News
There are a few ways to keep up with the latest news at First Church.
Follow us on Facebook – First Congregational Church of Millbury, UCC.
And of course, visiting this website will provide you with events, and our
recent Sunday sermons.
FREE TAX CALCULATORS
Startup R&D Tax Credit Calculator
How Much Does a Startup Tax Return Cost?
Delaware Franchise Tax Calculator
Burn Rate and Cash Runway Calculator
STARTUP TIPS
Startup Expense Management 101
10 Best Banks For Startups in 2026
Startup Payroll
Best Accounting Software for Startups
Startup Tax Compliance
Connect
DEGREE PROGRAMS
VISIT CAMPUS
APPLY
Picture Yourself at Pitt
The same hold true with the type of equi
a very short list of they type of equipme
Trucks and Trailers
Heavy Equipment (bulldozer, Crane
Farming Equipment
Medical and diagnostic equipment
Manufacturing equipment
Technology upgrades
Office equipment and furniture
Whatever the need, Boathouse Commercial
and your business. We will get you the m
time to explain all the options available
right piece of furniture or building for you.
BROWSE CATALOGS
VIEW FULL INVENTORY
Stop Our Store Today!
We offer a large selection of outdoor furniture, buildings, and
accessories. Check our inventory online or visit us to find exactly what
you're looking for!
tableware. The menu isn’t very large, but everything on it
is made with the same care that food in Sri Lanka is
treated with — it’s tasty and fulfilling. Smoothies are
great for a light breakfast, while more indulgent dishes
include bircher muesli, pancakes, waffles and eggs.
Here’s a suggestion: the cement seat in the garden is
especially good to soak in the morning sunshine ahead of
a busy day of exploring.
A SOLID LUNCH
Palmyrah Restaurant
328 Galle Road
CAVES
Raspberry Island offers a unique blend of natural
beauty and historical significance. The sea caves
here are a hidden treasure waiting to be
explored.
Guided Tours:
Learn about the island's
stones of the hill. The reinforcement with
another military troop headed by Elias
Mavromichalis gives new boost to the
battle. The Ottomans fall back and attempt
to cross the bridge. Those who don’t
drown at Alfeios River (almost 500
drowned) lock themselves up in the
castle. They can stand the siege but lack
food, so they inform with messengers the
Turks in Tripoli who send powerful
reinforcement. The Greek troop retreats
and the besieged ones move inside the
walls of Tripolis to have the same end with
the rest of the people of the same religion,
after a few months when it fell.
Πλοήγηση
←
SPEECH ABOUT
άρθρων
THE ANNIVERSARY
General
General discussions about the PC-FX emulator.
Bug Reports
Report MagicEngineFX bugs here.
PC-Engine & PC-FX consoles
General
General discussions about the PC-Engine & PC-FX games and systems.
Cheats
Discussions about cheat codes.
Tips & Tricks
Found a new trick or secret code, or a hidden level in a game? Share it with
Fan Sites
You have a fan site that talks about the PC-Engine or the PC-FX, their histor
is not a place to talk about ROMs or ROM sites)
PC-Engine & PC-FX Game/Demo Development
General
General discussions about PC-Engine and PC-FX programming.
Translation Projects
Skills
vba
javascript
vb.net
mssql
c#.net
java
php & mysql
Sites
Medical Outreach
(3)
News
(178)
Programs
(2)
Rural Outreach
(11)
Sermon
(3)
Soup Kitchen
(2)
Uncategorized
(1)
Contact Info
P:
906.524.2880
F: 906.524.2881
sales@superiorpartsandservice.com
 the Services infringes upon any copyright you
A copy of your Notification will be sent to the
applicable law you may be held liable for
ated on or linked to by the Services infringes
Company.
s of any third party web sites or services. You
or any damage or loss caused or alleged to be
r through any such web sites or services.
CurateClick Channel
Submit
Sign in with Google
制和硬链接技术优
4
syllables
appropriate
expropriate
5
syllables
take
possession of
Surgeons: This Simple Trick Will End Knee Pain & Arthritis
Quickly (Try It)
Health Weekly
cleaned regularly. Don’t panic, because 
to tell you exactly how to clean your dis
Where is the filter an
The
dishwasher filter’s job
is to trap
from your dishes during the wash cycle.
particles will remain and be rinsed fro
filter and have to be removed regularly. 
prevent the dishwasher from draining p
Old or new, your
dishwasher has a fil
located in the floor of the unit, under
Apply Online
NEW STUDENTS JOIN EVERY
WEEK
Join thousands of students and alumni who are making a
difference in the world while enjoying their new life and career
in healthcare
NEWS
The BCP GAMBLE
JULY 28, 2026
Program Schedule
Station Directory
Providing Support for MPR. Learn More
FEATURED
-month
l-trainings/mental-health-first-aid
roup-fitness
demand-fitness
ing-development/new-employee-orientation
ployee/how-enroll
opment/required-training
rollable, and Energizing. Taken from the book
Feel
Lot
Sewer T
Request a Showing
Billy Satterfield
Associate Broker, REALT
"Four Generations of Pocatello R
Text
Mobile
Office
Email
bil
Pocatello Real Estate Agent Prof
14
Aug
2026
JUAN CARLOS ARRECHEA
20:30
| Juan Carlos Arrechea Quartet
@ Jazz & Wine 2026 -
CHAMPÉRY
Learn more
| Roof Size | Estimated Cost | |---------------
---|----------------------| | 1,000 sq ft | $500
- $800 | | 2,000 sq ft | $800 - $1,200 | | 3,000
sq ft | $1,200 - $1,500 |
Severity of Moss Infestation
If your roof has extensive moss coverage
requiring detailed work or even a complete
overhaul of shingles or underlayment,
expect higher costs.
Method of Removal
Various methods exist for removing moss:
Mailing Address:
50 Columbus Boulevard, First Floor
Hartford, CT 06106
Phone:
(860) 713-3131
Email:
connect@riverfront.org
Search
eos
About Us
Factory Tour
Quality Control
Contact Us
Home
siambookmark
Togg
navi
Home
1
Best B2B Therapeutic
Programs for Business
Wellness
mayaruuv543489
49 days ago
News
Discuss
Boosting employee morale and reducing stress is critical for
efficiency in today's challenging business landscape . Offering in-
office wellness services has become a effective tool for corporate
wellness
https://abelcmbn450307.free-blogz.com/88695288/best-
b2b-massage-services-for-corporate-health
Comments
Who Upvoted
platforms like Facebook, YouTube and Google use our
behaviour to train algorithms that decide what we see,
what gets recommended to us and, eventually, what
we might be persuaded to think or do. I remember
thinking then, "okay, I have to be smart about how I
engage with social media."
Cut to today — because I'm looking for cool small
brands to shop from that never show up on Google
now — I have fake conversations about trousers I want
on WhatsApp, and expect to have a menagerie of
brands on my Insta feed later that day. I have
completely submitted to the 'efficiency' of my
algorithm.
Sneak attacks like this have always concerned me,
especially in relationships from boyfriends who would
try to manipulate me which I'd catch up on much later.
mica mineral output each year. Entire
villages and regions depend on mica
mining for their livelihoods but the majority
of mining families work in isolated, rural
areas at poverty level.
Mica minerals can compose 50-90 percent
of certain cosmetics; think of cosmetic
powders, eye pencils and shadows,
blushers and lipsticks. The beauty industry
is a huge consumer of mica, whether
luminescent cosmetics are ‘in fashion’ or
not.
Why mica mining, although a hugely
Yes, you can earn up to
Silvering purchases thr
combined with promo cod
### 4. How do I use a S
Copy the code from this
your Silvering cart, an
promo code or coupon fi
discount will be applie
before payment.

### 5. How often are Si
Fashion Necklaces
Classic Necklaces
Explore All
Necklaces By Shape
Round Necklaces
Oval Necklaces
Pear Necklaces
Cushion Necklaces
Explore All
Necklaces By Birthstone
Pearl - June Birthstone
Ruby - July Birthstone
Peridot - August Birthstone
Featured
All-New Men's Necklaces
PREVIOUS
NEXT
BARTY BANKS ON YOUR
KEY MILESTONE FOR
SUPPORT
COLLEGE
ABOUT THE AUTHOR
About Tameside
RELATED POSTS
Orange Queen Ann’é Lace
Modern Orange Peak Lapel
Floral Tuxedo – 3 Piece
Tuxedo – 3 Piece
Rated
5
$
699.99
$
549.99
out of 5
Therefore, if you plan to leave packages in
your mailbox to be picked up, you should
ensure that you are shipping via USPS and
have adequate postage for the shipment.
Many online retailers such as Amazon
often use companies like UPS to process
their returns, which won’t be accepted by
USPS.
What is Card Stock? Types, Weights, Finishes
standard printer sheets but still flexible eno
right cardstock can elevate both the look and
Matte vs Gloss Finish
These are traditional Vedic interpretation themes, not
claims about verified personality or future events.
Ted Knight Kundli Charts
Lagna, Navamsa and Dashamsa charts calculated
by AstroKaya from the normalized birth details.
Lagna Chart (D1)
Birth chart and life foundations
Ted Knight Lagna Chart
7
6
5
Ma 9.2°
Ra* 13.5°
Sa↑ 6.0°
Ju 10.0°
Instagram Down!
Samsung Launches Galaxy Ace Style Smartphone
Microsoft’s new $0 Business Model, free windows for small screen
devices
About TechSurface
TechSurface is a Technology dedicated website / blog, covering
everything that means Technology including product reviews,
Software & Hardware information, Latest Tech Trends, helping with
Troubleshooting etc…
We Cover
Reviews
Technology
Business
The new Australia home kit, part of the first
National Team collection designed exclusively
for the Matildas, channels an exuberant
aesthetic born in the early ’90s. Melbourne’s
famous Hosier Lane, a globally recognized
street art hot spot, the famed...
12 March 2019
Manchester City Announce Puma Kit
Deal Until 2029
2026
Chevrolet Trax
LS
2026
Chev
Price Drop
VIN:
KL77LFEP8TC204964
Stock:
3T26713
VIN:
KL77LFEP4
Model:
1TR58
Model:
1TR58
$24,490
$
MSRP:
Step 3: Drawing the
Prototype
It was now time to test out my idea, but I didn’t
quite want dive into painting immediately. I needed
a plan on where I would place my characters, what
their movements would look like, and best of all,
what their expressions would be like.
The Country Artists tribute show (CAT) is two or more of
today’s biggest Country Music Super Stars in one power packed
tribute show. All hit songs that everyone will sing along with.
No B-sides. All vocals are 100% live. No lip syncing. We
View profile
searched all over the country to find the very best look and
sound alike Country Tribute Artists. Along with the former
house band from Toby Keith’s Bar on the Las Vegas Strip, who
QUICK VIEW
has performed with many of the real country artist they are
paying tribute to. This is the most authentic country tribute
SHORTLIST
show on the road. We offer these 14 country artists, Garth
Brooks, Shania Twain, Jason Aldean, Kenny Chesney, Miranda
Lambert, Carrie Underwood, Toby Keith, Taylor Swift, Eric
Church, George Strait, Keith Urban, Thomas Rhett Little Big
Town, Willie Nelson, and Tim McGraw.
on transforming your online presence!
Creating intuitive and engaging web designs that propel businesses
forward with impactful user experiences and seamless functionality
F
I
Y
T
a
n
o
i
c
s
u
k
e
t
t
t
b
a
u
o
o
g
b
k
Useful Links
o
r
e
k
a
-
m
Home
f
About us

....

■ TASK:
Only the lines above from the one with "You have a fan" through the one with "ing-development/new-employee-orientation" should be duplicated, character for character.

■ RESPONSE:
You have a fan site that talks about the PC-Engine or the PC-FX, their histor
is not a place to talk about ROMs or ROM sites)
PC-Engine & PC-FX Game/Demo Development
General
General discussions about PC-Engine and PC-FX programming.
Translation Projects
Skills
vba
javascript
vb.net
mssql
c#.net
java
php & mysql
Sites
Medical Outreach
(3)
News
(178)
Programs
(2)
Rural Outreach
(11)
Sermon
(3)
Soup Kitchen
(2)
Uncategorized
(1)
Contact Info
P:
906.524.2880
F: 906.524.2881
sales@superiorpartsandservice.com
 the Services infringes upon any copyright you
A copy of your Notification will be sent to the
applicable law you may be held liable for
ated on or linked to by the Services infringes
Company.
s of any third party web sites or services. You
or any damage or loss caused or alleged to be
r through any such web sites or services.
CurateClick Channel
Submit
Sign in with Google
制和硬链接技术优
4
syllables
appropriate
expropriate
5
syllables
take
possession of
Surgeons: This Simple Trick Will End Knee Pain & Arthritis
Quickly (Try It)
Health Weekly
cleaned regularly. Don’t panic, because 
to tell you exactly how to clean your dis
Where is the filter an
The
dishwasher filter’s job
is to trap
from your dishes during the wash cycle.
particles will remain and be rinsed fro
filter and have to be removed regularly. 
prevent the dishwasher from draining p
Old or new, your
dishwasher has a fil
located in the floor of the unit, under
Apply Online
NEW STUDENTS JOIN EVERY
WEEK
Join thousands of students and alumni who are making a
difference in the world while enjoying their new life and career
in healthcare
NEWS
The BCP GAMBLE
JULY 28, 2026
Program Schedule
Station Directory
Providing Support for MPR. Learn More
FEATURED
-month
l-trainings/mental-health-first-aid
roup-fitness
demand-fitness
ing-development/new-employee-orientation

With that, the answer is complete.